Feel free to give C&C. I think I already know what was done well and what could be improved. But... Your opinion is always helpful. 

Cheers


----------



## DanOstergren (Nov 21, 2017)

If you already know what you could do better, why ask?


----------



## tirediron (Nov 21, 2017)

DanOstergren said:


> If you already know what you could do better, why ask?


Validation?  I often think I know what could be improved, and frequently people raise points that hadn't occurred to me.


----------



## jaomul (Nov 21, 2017)

DanOstergren said:


> If you already know what you could do better, why ask?


Why the attitude? Help out with advice or don't bother


----------



## jaomul (Nov 21, 2017)

smakelijk11 said:


> Feel free to give C&C. I think I already know what was done well and what could be improved. But... Your opinion is always helpful.
> 
> Cheers


I couldn't do better myself but, the first one the pose seems forced a little, the second one in my opinion could be cropped a little better, I wouldn't change the third. All nice, just small things I would change buy YMMV. Very nice


----------



## smakelijk11 (Nov 21, 2017)

DanOstergren said:


> If you already know what you could do better, why ask?


Exactly... your comment is not helpful at all. I was looking for help, not a jerk comment. Your work is really nice though btw. I checked out your website


----------



## smakelijk11 (Nov 21, 2017)

tirediron said:


> DanOstergren said:
> 
> 
> > If you already know what you could do better, why ask?
> ...


Bingo! That is exactly what I was thinking too. I think the posing with the hands needs work. I tried so hard to work on that during the shoot and would love advice from others. As a 340 pound man, trying to show a beautiful woman by posing myself isn't working out so well. Not to mention I have back problems too lol


----------



## Donde (Nov 21, 2017)

I like the first and third, you make her look very fetching. In the middle one though she looks like she's posing for a passport photo.


----------



## DanOstergren (Nov 21, 2017)

You completely misread my comment, there was no hostility or attitude intended, believe me. People ask questions like this face to face all the time, and no one seems to get bent out of shape. I am genuinely curious to know what it is that you have to say about your own photos and how you could improve. Posting for critique but saying that you feel like you already know what could be done better seems like a bit of a contradictory statement, so I had to ask because I have an inquiring mind. 

Some details that jump out at me:
In the first image, she's putting pressure on her face with her fingers. You can have someone pose with their fingers up to their face, but it's best not to have them actually touch their skin so you avoid the indentations created by the pressure of the touch.

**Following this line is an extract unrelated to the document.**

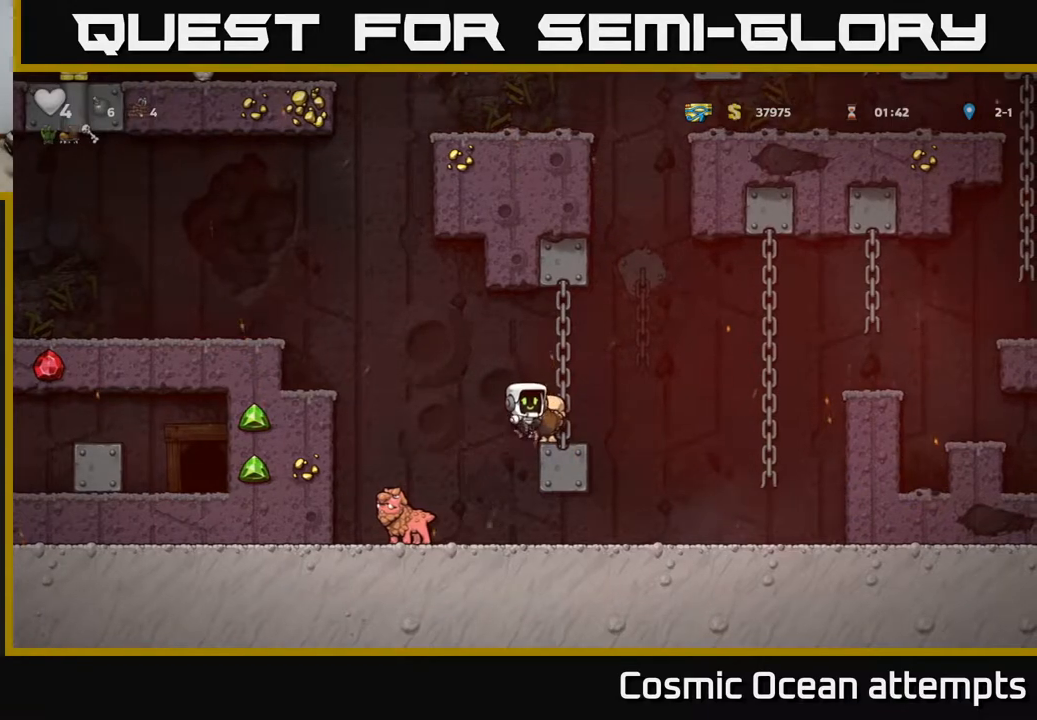
{"buttons": ["X", "DPAD_DOWN"], "right_stick": "center", "events": [[150, "DPAD_RIGHT", "down"], [183, "DPAD_DOWN", "down"], [200, "DPAD_RIGHT", "up"], [283, "DPAD_RIGHT", "down"], [333, "DPAD_RIGHT", "up"], [433, "X", "down"]]}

Image 2, I think the posing would be more harmonious to the image composition if there were symmetry in the positioning of her hands, rather than having one hand higher than the other. To me it throws off the balance and flow of composition.

Image 3 to me is bottom heavy in the composition, and cutting her off at the sides of her shoulders like that creates an illusion of very wide-set shoulders. As well, I think it would look better to have her hair flipped to the other side rather than covering the side of the neck that's facing the camera. Utilizing the lines and shape of the neck is a good way to enhance the composition of a portrait, while covering it in my opinion can make some of the shapes in the image seem blocky and large, rather than sleek and graceful.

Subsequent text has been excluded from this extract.